Wednesday, March 30, 2016


A group of university scientists led by Preston Foster are conducting experiments in time travel, but they've been ordered to cut their power use, so they conduct one last full-bore push, and it's a success—through a "window" portal, they can see 107 years into the future. But it's not a shiny utopia they see, it's a bombed-out barren landscape with no buildings visible. Two bald, bullet-headed brutes approach the window and try to get in, but the scientists beat them off, then they all pop through the portal into the future. Unfortunately, the portal collapses leaving them stranded. They are given refuge, from roving bands of barbarian mutants, in an underground chamber protected by a force field. John Hoyt, the leader of the underground humans, tells the scientists that civilization was destroyed by a nuclear disaster and the remaining non-mutants are planning an escape via starship to a distant planet. We get a tour of their android factory which provides manual labor for prepping the spaceship, and a young woman whom one of the scientists is sweet on flirts with him by playing a psychedelic color organ. The scientists hope to blast off with Hoyt's people, but the sinister Dennis Patrick (Jason McGuire on Dark Shadows) scotches those plans so Foster leads an effort to rebuild the portal so they can get back to their own time. Nothing goes as planned, leading to a surprisingly downbeat ending.
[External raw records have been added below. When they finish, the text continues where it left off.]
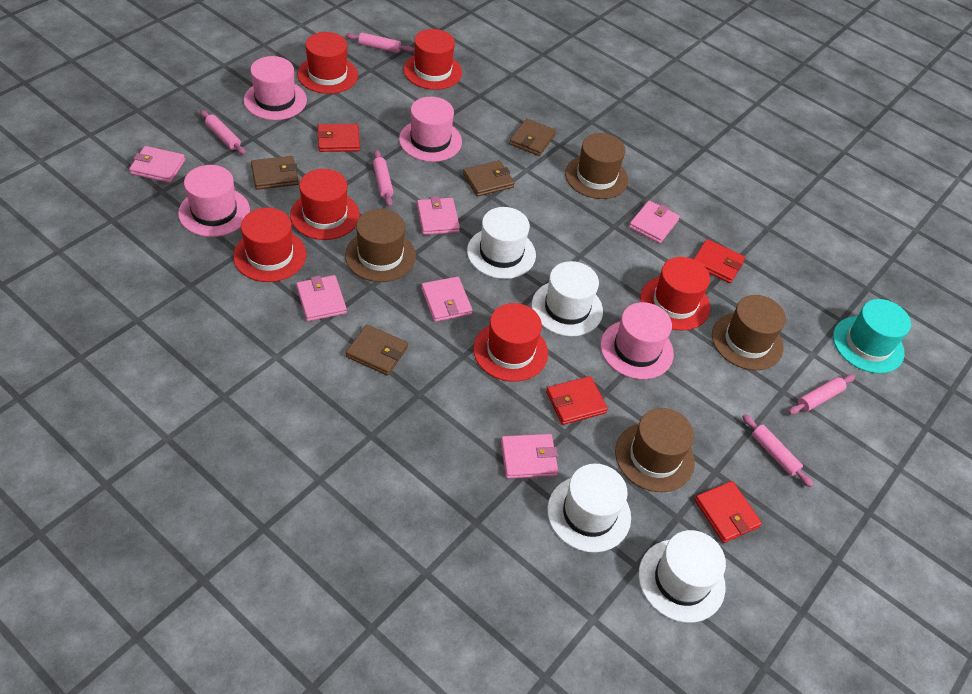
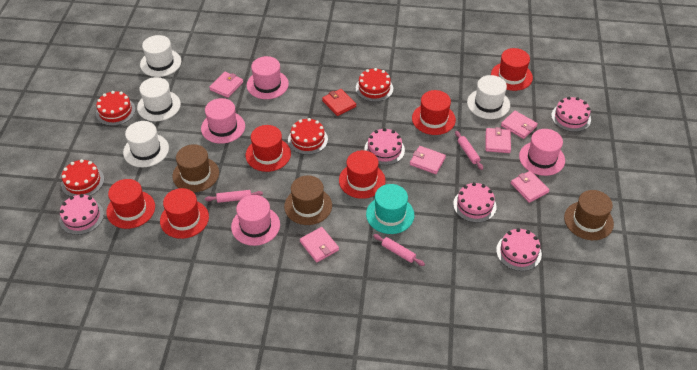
brown hat: [345,209,416,282] [565,133,628,199] [615,408,695,492] [712,295,786,370] = 4 -> [172,144,219,192] [284,175,332,225] [564,190,614,240] = 3
brown wallet: [251,156,299,190] [346,324,408,376] [463,160,515,197] [510,118,556,156] = 4 -> none = 0
pink cake: none = 0 -> [60,194,104,235] [364,128,405,165] [453,182,496,223] [496,228,542,271] [551,97,591,132] = 5
pink rolling pin: [200,110,246,155] [346,33,414,53] [373,150,394,207] [742,414,813,488] [788,374,855,415] = 5 -> [205,190,263,203] [373,234,425,266] [455,131,483,170] = 3
red cake: none = 0 -> [61,159,104,197] [96,91,135,126] [288,118,328,155] [356,68,393,102] = 4
red wallet: [317,124,360,152] [546,376,608,425] [694,239,745,283] [695,481,762,543] = 4 -> [322,89,356,116] = 1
Written and directed by Ib Melchior, a minor sci-fi legend, this has the look and acting talent of a well-made TV movie, and little to set it apart from other 60s sci-fi B movies until its strange ending which smacks of a hard science-fiction novel. Most critics don't like the mid-movie tour we get of the underground world because it bring the narrative to a stop, but I think it's rather enjoyable, especially the color organ scene. The acting is so-so: old pro Foster seems tired and unenthusiastic, and Philip Carey, Merry Anders and Steve Franken are acceptable as the other scientists, leaving Hoyt (in the center of the photo above, in the futuristic powder-blue jumpsuit) and Patrick to take acting honors. But in a movie like this, it’s not about the acting, it's about the ideas, the sets, and the effects, and all are adequate (an android is pictured at left). The climactic battle between the mutants and the humans is effective and unusually graphic for a 60s movie that would probably have been pitched as kiddie fare. This is worth a spin for sci-fi fans. [Streaming]

1 comment:

dfordoom said...

One of my favourite time travel movies.